Please transcribe every record below exactly as it appears.

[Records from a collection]
* * *
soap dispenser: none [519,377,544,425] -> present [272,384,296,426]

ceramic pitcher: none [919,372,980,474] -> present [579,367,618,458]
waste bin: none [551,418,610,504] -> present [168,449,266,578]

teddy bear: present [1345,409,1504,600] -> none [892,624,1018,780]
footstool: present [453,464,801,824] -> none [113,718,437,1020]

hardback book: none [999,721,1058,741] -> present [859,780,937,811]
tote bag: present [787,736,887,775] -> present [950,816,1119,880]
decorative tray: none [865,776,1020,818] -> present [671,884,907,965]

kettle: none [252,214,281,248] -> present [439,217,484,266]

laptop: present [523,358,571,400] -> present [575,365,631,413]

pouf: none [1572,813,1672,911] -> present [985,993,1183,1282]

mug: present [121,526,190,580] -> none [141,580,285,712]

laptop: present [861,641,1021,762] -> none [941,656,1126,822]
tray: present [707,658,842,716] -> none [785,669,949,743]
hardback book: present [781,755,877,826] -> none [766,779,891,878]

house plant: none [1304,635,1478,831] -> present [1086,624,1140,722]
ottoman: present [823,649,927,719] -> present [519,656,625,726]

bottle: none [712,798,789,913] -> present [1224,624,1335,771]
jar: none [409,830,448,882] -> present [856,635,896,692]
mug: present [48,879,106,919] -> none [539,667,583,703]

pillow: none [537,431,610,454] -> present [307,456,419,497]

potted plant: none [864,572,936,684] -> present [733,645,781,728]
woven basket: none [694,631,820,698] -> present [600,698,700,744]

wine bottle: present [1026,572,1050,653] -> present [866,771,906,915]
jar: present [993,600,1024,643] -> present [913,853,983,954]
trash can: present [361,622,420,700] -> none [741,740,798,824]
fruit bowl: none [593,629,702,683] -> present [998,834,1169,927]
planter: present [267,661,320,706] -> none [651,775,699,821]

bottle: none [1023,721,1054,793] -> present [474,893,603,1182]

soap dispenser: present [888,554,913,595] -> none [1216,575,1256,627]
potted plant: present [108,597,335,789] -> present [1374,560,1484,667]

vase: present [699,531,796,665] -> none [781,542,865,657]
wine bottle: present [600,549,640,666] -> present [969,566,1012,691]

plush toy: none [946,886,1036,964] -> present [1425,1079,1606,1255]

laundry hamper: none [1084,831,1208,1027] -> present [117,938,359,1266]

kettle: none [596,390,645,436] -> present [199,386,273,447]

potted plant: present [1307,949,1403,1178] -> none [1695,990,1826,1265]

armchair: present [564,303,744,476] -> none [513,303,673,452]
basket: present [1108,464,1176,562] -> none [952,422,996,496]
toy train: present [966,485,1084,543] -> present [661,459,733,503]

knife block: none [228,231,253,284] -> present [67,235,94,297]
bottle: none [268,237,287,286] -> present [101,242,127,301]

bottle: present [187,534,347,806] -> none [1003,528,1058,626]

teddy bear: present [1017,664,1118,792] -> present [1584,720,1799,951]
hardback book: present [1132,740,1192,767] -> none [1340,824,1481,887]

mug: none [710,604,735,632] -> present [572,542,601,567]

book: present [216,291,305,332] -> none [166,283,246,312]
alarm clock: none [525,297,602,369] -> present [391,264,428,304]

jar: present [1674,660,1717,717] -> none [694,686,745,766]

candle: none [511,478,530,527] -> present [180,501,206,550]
* * *
**Exercise response**
soap dispenser: none [519,377,544,425] -> present [272,384,296,426]

ceramic pitcher: none [919,372,980,474] -> present [579,367,618,458]
waste bin: none [551,418,610,504] -> present [168,449,266,578]

teddy bear: present [1345,409,1504,600] -> none [892,624,1018,780]
footstool: present [453,464,801,824] -> none [113,718,437,1020]

hardback book: none [999,721,1058,741] -> present [859,780,937,811]
tote bag: present [787,736,887,775] -> present [950,816,1119,880]
decorative tray: none [865,776,1020,818] -> present [671,884,907,965]

kettle: none [252,214,281,248] -> present [439,217,484,266]

laptop: present [523,358,571,400] -> present [575,365,631,413]

pouf: none [1572,813,1672,911] -> present [985,993,1183,1282]

mug: present [121,526,190,580] -> none [141,580,285,712]

laptop: present [861,641,1021,762] -> none [941,656,1126,822]
tray: present [707,658,842,716] -> none [785,669,949,743]
hardback book: present [781,755,877,826] -> none [766,779,891,878]

house plant: none [1304,635,1478,831] -> present [1086,624,1140,722]
ottoman: present [823,649,927,719] -> present [519,656,625,726]

bottle: none [712,798,789,913] -> present [1224,624,1335,771]
jar: none [409,830,448,882] -> present [856,635,896,692]
mug: present [48,879,106,919] -> none [539,667,583,703]

pillow: none [537,431,610,454] -> present [307,456,419,497]

potted plant: none [864,572,936,684] -> present [733,645,781,728]
woven basket: none [694,631,820,698] -> present [600,698,700,744]

wine bottle: present [1026,572,1050,653] -> present [866,771,906,915]
jar: present [993,600,1024,643] -> present [913,853,983,954]
trash can: present [361,622,420,700] -> none [741,740,798,824]
fruit bowl: none [593,629,702,683] -> present [998,834,1169,927]
planter: present [267,661,320,706] -> none [651,775,699,821]

bottle: none [1023,721,1054,793] -> present [474,893,603,1182]

soap dispenser: present [888,554,913,595] -> none [1216,575,1256,627]
potted plant: present [108,597,335,789] -> present [1374,560,1484,667]

vase: present [699,531,796,665] -> none [781,542,865,657]
wine bottle: present [600,549,640,666] -> present [969,566,1012,691]

plush toy: none [946,886,1036,964] -> present [1425,1079,1606,1255]

laundry hamper: none [1084,831,1208,1027] -> present [117,938,359,1266]

kettle: none [596,390,645,436] -> present [199,386,273,447]

potted plant: present [1307,949,1403,1178] -> none [1695,990,1826,1265]

armchair: present [564,303,744,476] -> none [513,303,673,452]
basket: present [1108,464,1176,562] -> none [952,422,996,496]
toy train: present [966,485,1084,543] -> present [661,459,733,503]

knife block: none [228,231,253,284] -> present [67,235,94,297]
bottle: none [268,237,287,286] -> present [101,242,127,301]

bottle: present [187,534,347,806] -> none [1003,528,1058,626]

teddy bear: present [1017,664,1118,792] -> present [1584,720,1799,951]
hardback book: present [1132,740,1192,767] -> none [1340,824,1481,887]

mug: none [710,604,735,632] -> present [572,542,601,567]

book: present [216,291,305,332] -> none [166,283,246,312]
alarm clock: none [525,297,602,369] -> present [391,264,428,304]

jar: present [1674,660,1717,717] -> none [694,686,745,766]

candle: none [511,478,530,527] -> present [180,501,206,550]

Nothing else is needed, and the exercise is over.